単騎独考

切れるカミソリではなく、切れなくてもナタでありたい。

荒木浩に再会する。

f:id:atsushisakahara:20181225194537j:image

 

京都弁護士会館であった死刑反対の映像ディレクター長塚洋とオウム死刑囚を担当した弁護士二人による映像上映とパネルディスカッションに会に昨日聴衆として参加した。

 

私は死刑に関しては「判断がつかない」という立場を表明している。私は犯罪被害者であるので判断できる資質を失っているとも思うからだ。

できるだけ死刑にしない方が良いし、そんな制度もない方が良い、それは子供でもわかる意見だ。

しかし、制度自体を廃止にするのなら「死刑がなくてはならないという状況はないのか?」という問いを立てることは大切だ。

長塚洋はオウム真相究明の会に裏で関わっていたと意味ありげに講演で話したが、「死刑がなくてはならないという状況はないのか?」という問いを立てないのは議論としては詰めが甘いように思う。

上祐史浩のように、麻原の影に怯える人は少なくない。日本脱カルト協会で同じ状況の脱会信者の声を聞いたこともある。麻原のやった犯罪は過去のものではなく、現在も進行形で続いているのである。

そして、麻原が確かに極刑に値するのなら、死刑執行してもらえれば、脱会信者という被害者達は人生を取り戻せる可能性があるのである。被害者の感情ではなく、実害を現実に与え続けているのだから必要な対応はなされなければならない。

オウム真相究明の会の関係者はこのことをわかっているはずだが、無視しているように思う。無視する理由は「死刑反対」という結論が先にあるディベートを仕掛けているからだ。

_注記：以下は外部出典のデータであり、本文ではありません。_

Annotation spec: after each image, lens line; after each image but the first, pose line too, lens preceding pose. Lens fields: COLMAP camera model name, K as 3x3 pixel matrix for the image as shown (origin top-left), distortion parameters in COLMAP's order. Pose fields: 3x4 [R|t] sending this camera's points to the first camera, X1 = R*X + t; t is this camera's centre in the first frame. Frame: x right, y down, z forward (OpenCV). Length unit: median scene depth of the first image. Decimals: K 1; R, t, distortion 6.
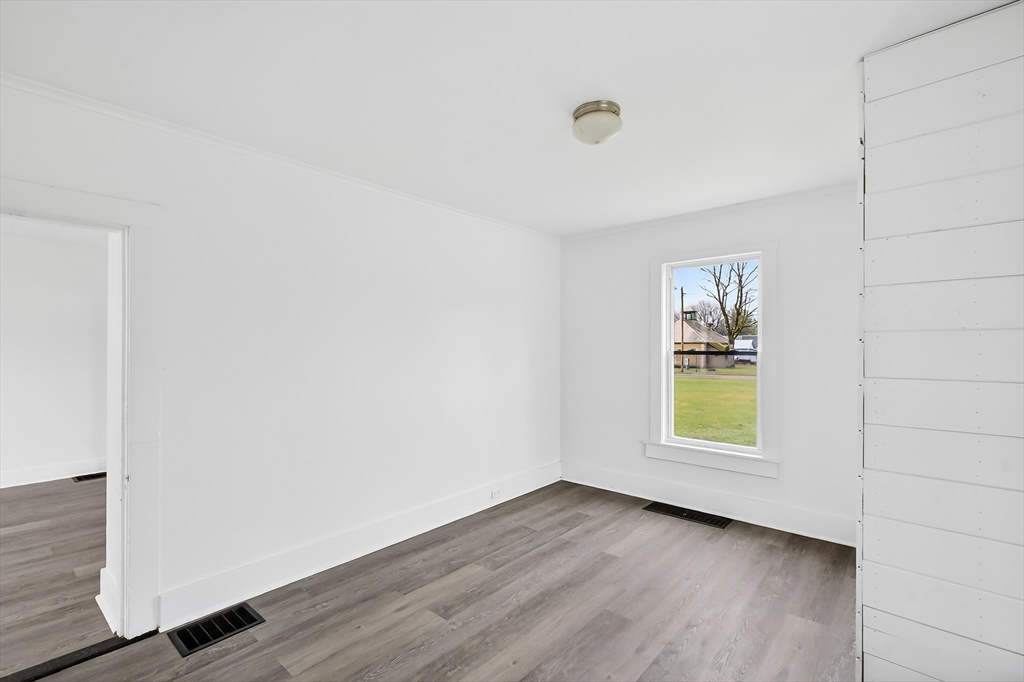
lens RADIAL K [[463.4, 0, 507.1], [0, 463.4, 347.2], [0, 0, 1]] dist [-0.000584, 0.001084]
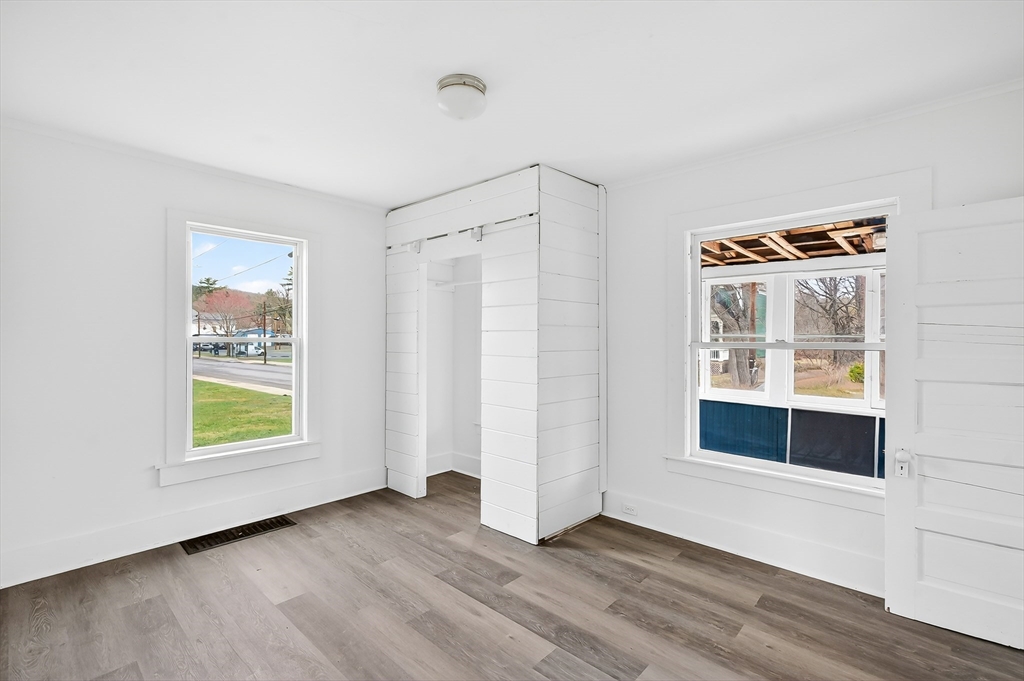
lens RADIAL K [[463.4, 0, 507.1], [0, 463.4, 346.7], [0, 0, 1]] dist [-0.000584, 0.001084]
pose [[0.039909, -0.023957, 0.998916, -0.492570], [-0.001654, 0.999710, 0.024042, 0.002190], [-0.999202, -0.002611, 0.039858, 0.561938]]
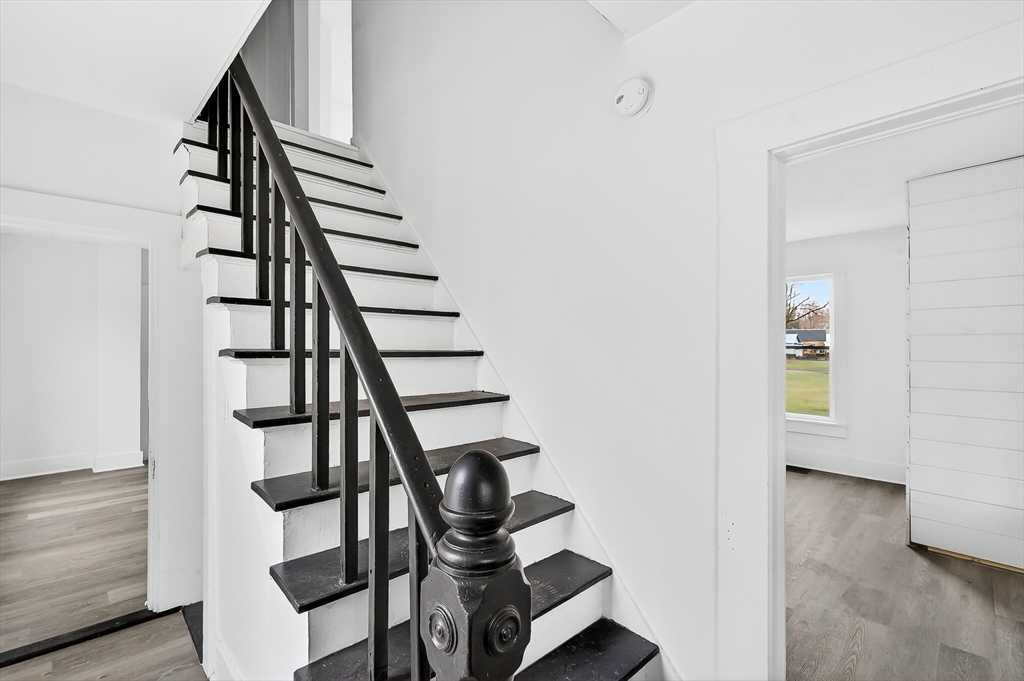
lens RADIAL K [[458.3, 0, 512.0], [0, 458.3, 340.5], [0, 0, 1]] dist [0.000799, 0.000509]
pose [[0.997651, -0.003667, -0.068403, -0.337023], [0.003368, 0.999984, -0.004484, -0.006171], [0.068419, 0.004243, 0.997648, -0.458982]]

パネルディスカッションは観客の感情に訴えるように作られていた。青年時代の人間らしさを盛んに強調した。

そして、「彼らはポアして救おうとしたのだ」とも長塚洋は言った。

少しでも死刑囚の立場をよく見えるようにしたいのだろうが、これは聴衆をミスリードする重大な誤りだ。

私は高橋克哉の裁判員裁判上祐史浩の「地下鉄サリン事件はポアではない、そんな多数の人をポアできない」という証言を傍聴して聞いいる。私たちは虫けらのように単に殺されかけただけだ。

詳しいはずの弁護士二人は訂正もしなかった。

結局、オウム真相究明の会の議論、一緒に動く死刑反対派の弁護士の議論というのはその程度なのだ。

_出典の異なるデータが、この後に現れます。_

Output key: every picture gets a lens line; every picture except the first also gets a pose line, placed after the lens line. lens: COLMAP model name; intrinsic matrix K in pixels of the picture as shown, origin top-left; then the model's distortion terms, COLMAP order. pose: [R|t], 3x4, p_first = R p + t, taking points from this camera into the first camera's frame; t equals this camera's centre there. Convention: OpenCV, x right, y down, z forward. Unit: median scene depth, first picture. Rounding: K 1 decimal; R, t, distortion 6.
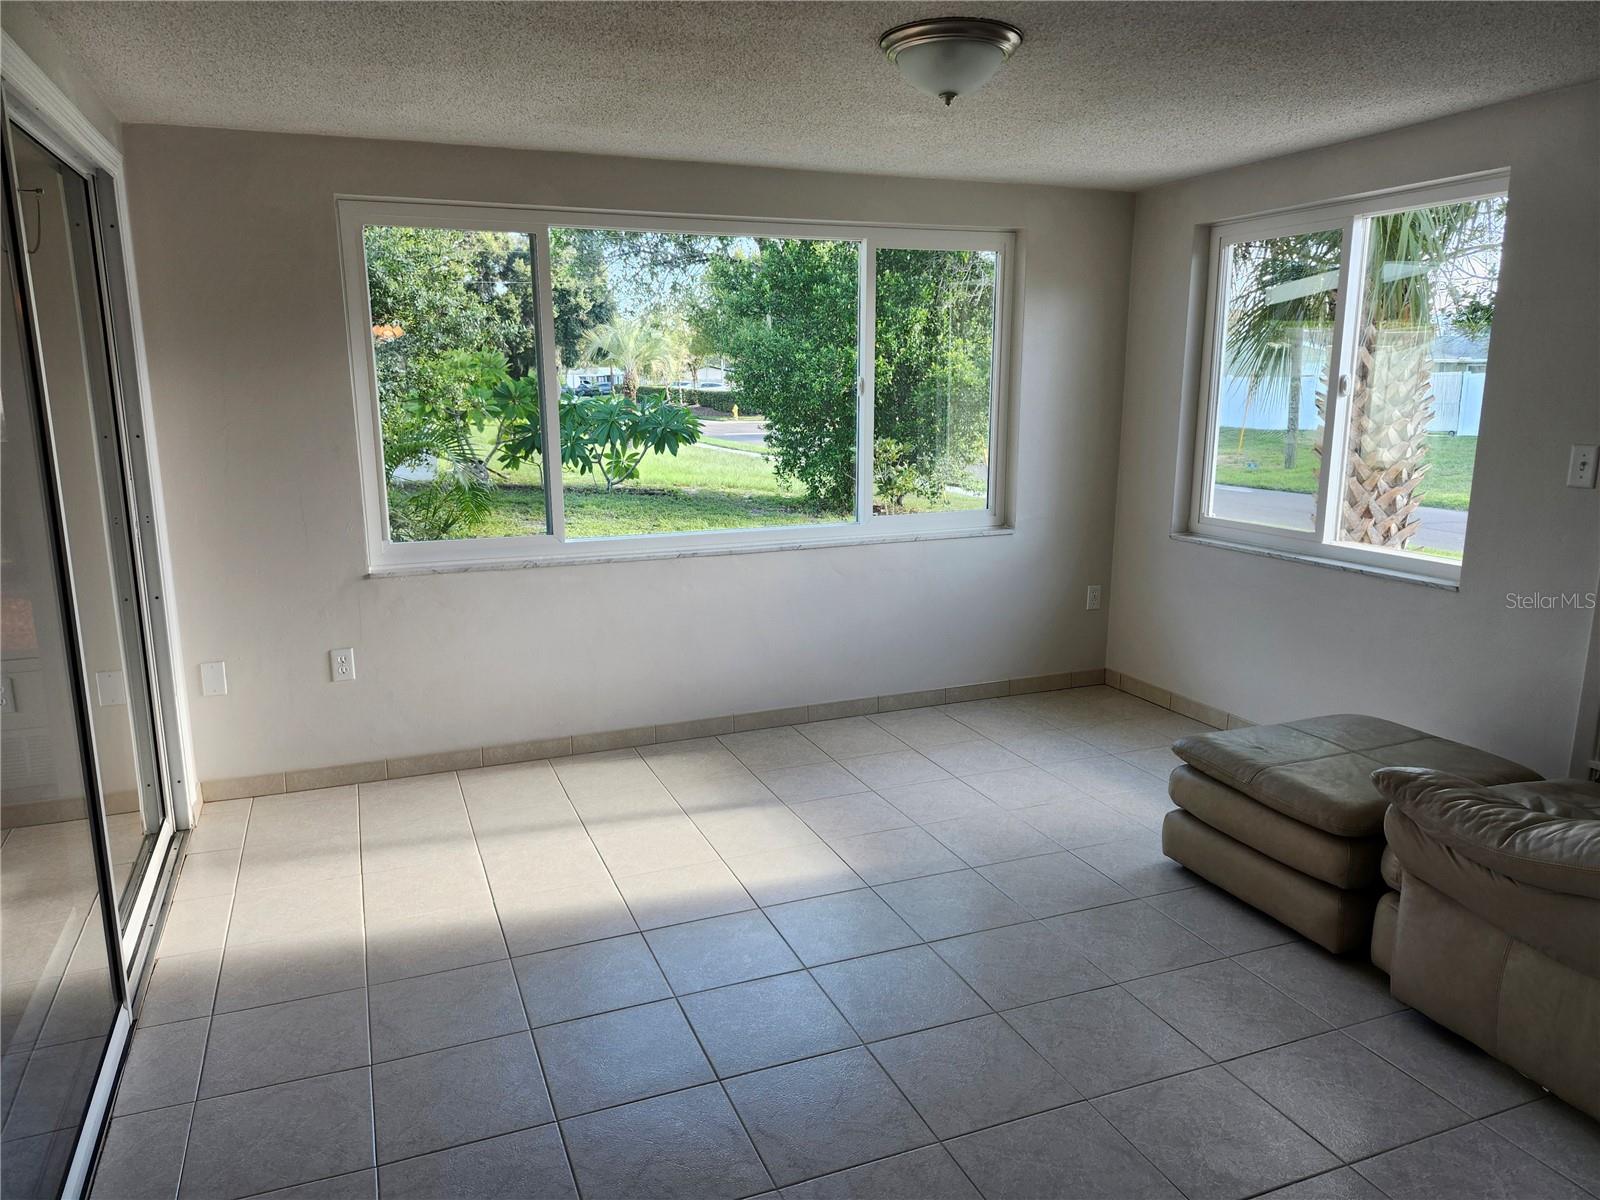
lens RADIAL K [[1098.2, 0, 792.7], [0, 1098.2, 606.4], [0, 0, 1]] dist [0.080309, -0.101218]
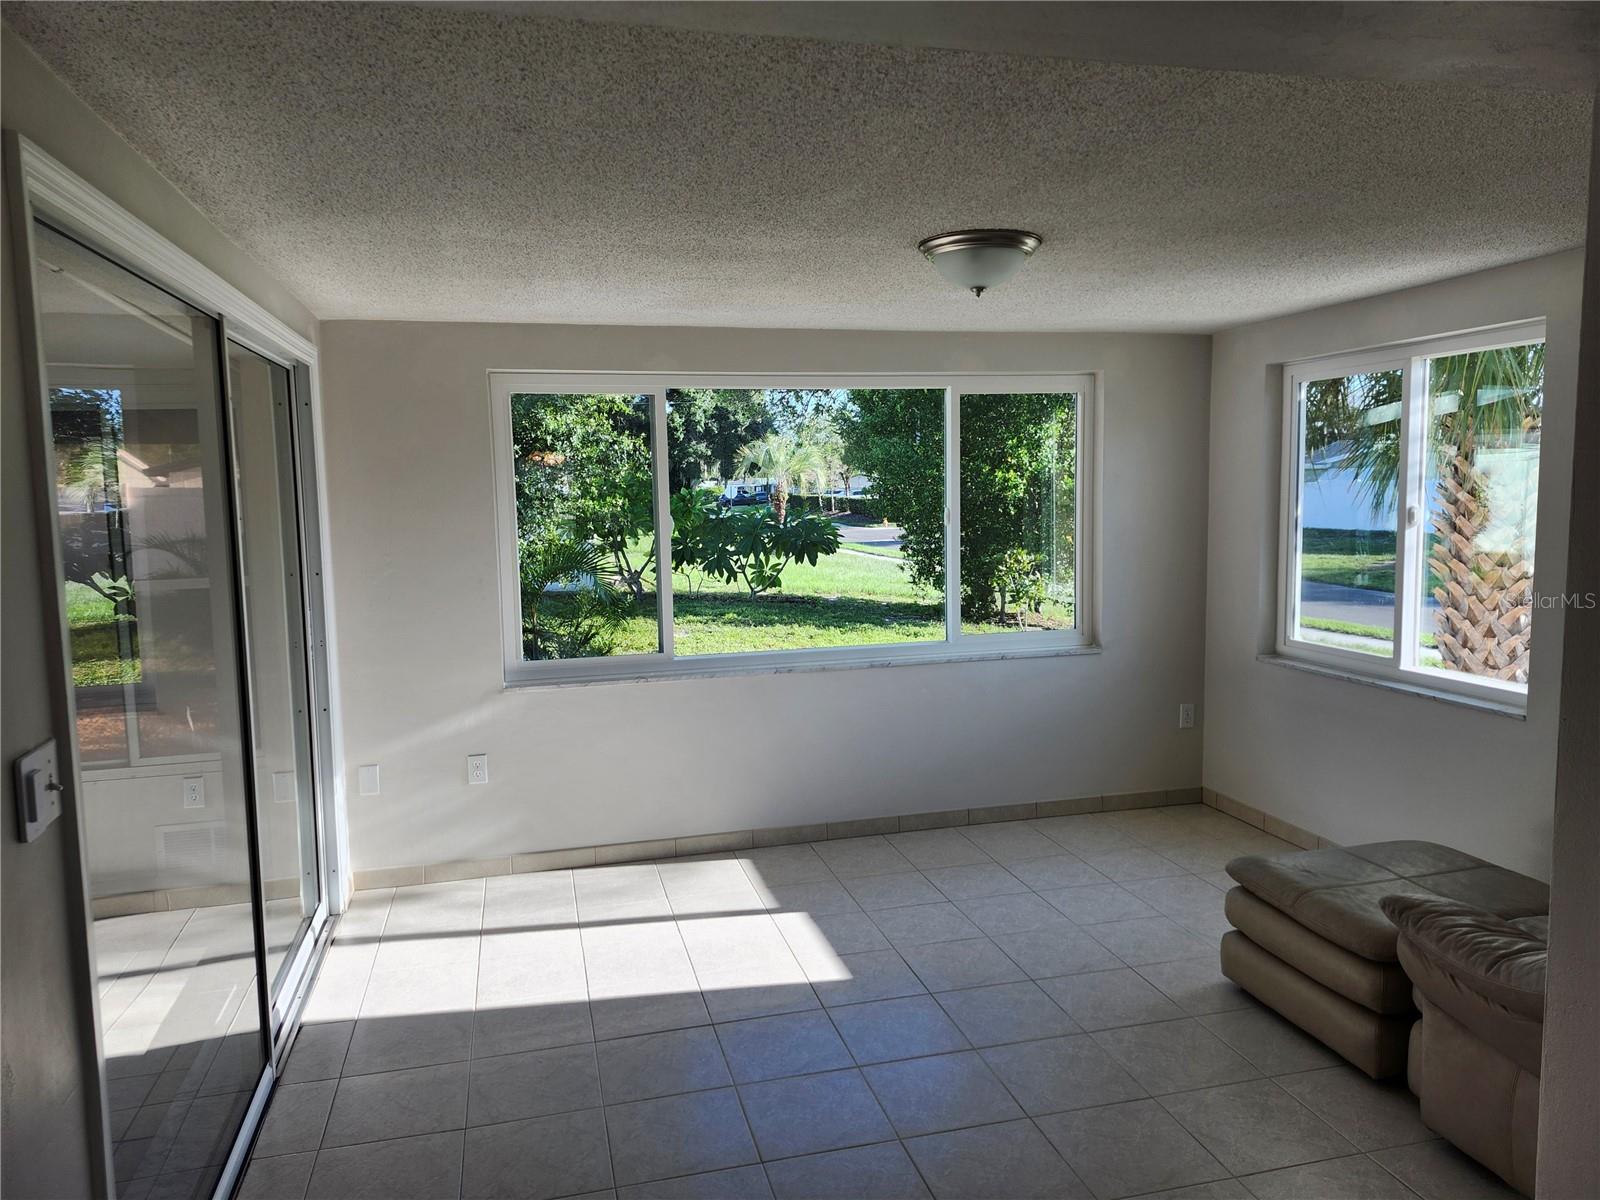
lens RADIAL K [[1098.2, 0, 804.6], [0, 1098.2, 589.7], [0, 0, 1]] dist [0.080309, -0.101218]
pose [[0.991205, -0.000904, -0.132335, 0.082635], [-0.013238, 0.994284, -0.105948, -0.015261], [0.131674, 0.106768, 0.985527, -0.098039]]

長塚洋は聴衆に向かって「マスメディアは都合の良いことだけを流しますからね」と言った。

私にはその瞬間、長塚洋がジョージ・オーウェル動物農場に出てくる豚に見えた。

結局は映像ディレクター、マスメディアの話法から自由ではないのだ。

講演が終わると弁護士にアレフ荒木浩が挨拶に来ているを見つけ声をかけると、荒木浩は満足な挨拶もせずに逃げるように去った。

オウム真相究明の会は麻原の三女と繋がってるという噂を聞いたことがあった。発表の場にいたらしい。オウム後継団体とは関係がないと説明する三女とだけではなく、アレフとも繋がっているのである。

「なんだ、そういうことか」と私は思った。

オウム真相究明の会はアレフの片棒を担ぐ会だという噂は本当だったのかもしれない。

 友人に「荒木浩は信心を捨ててくれないですかね」と話すと、「信教の自由がありますからね」と言ったが、信教の自由は教会や国家権力に対して発動できる権力で、直接の被害者に発動すべきことではないと思う。

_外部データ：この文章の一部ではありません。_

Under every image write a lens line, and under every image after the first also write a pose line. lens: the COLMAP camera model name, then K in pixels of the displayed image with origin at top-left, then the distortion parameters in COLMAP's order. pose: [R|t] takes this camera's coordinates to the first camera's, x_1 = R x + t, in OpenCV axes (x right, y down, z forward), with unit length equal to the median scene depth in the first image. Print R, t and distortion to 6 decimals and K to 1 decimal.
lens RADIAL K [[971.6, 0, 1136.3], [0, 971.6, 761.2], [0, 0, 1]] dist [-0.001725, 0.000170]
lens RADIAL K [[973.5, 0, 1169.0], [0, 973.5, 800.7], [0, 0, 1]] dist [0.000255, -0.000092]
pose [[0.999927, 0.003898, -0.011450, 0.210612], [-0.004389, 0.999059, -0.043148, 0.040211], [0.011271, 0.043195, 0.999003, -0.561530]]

 もちろん、被害者に行使する権力も実際の力もない。しかし、被害者が「一度、信心を捨てて見てもらえませんか?」と申し出れば、それは素直に聞けるのが宗教家なのではないかと思う。

出家信者と自称している荒木浩はそれを無視している。彼は宗教家でもないし、 彼が信じているものは宗教ですらない、と思う。 

ドキュメンタリーをAGANAI作って良かったと思う。

ちなみにオウム真相究明の会のウエブサイトはもうない。

一過性のことだったのか。

みんな、もう少し踏み込んで考えて欲しいです。